Welche Quellen waren grundlegend?

Die Sachwert-Strategie ist unter anderem aus den Gedankenansätzen der Herren Merton H. Miller, William Sharpe und Harry Max Markowitz entstanden.

1990 erhielten diese drei Herren gemeinsam den Nobelpreis für Wirtschaftswissenschaften. In der Finanzbranche wird diese Portfoliotheorie genutzt und gelehrt, allerdings fast ausschließlich für frei handelbare Wertpapier-Portfolios.

Die Theorie besagt: Werden mehrere Wertpapiere mit unterschiedlichem Marktverhalten „gemischt“, reduziert sich das durchschnittliche Risiko erheblich. Allerdings nur, wenn sich die Wertpapiere bei Marktveränderungen tatsächlich unterschiedlich verhalten.

Erklärt an einem einfachen Beispiel: Packe ich die Aktien eines Regenschirm-Herstellers und die eines Sonnencreme-Herstellers in ein Depot, dann ist es egal, ob der Sommer sonnig wird oder es durchgängig regnet. Das Risiko gleicht sich aus. Klingt erfolgsversprechend!
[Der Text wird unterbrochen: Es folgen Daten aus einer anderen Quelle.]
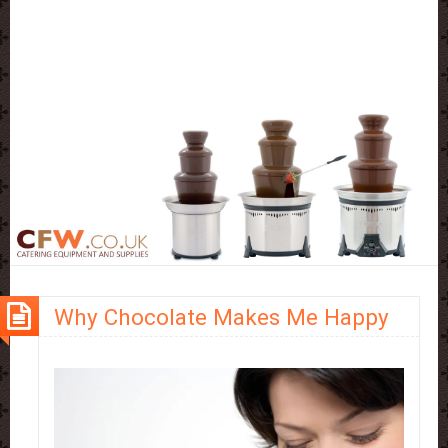
Why Chocolate Makes Me Happy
Aber Vorsicht: Tritt ein Liquiditätsengpass an den Finanzmärkten ein und beginnen die Marktteilnehmer im großen Stil ihre Aktien zu verkaufen, dann verhalten sich beide Aktien gleich.

Grund: Da Finanzprodukte und -institute immer mehr zusammenwachsen, verhalten sich die Produkte bei Marktveränderungen immer ähnlicher. Aus diesem Grund wurde diese Strategie gerade bei Wertpapier- und Fondsportfolios immer wirkungsloser.
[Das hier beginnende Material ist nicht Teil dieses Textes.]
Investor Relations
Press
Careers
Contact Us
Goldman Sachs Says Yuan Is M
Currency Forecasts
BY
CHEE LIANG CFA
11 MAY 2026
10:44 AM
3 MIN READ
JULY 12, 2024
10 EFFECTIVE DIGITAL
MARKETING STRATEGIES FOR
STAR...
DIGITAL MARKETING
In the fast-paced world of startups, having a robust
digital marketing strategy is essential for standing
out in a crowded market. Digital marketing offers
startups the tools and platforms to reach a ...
Um dieses Manko auszugleichen, fließen in die Sachwert-Strategie die Gedanken und Erfolge eines weiteren Herrn mit ein, der Bahnbrechendes geleistet hat:

David F. Swensen!

Swensen betreute mehrere Jahrzehnte die Verwaltung und Vermehrung des Stiftungsvermögens der Yale- Universität.

Die Universität ist in dieser Zeit zu einer der größten und vor allem vermögendsten Universitäten der Welt  aufgestiegen. Sie bestreitet inzwischen alle laufenden Kosten aus dem eigenen Vermögen und Spenden. Das Ergebnis ist eine 100%ige finanzielle und vor allem auch politische Unabhängigkeit.

Die Durchschnittsrendite der Anlagestrategie von David F. Swensen lag jahrzehntelang bei über 17% pro Jahr und war neben weiteren Zustiftungen von meist ehemaligen Studenten der wichtigste Baustein um diese beabsichtigte finanzielle Unabhängigkeit zu erreichen.

Daraus resultierend haben wir unsere Strategie „Die Sachwert-Strategie nach dem Yale-Modell“ genannt, um zum einen auf den Ursprung hinzuweisen und zum anderen die Sinnhaftigkeit zu verdeutlichen, Sachwerten den Vorrang gegenüber Geldwerten zu geben.